The group of Millenials became known as the Centennial Volunteer Ambassadors. Tasked with a tall order of building relevancy, diversity, and volunteer numbers, 70 Ambassadors set to work at 63 national park units in 33 different states. We received national recognition for hosting Martin Luther King Day of Service events, designing new educational programming for underserved youth, and recruiting park visitors and volunteers at urban farmer’s markets and state tourism conventions. However, many of the changes brought by Ambassadors seem small, but items like developing capacity in the VIP program or engaging a new partner are sometimes the most important. Each Ambassador had a very different year, shaped by the needs of the park, the community, and volunteers, but there’s no doubt that each of us will leave a legacy.

Kelly McCann teaching visitors how to collect native grass seeds in the park, which would be grown in a national park nursery at a local school.
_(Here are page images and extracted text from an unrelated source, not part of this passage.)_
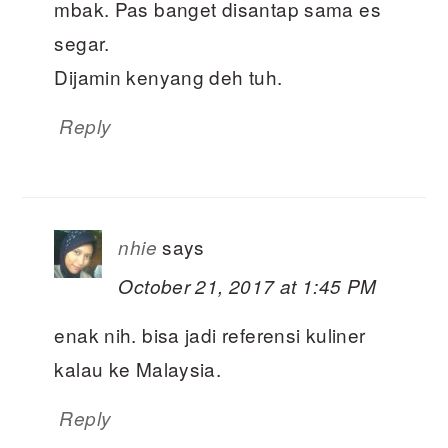
mbak. Pas banget disantap sama es
segar.
Dijamin kenyang deh tuh.
Reply
says
nhie
October 21, 2017 at 1:45 PM
enak nih. bisa jadi referensi kuliner
kalau ke Malaysia.
Reply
Centennial Volunteer Ambassadors were hired with the intention of creating lasting change in the community, but my year of service will have a lasting impression on me. I’m proud of the programs that will continue at the park after I have left, giving hundreds of students the opportunity to grow native plants, get their hands dirty during the long winter, and get involved in citizen science. My year at Mississippi National River and Recreation Area has prepared me for my next step towards my career goals, but more importantly,  I have become a part of that next generation of park stewards.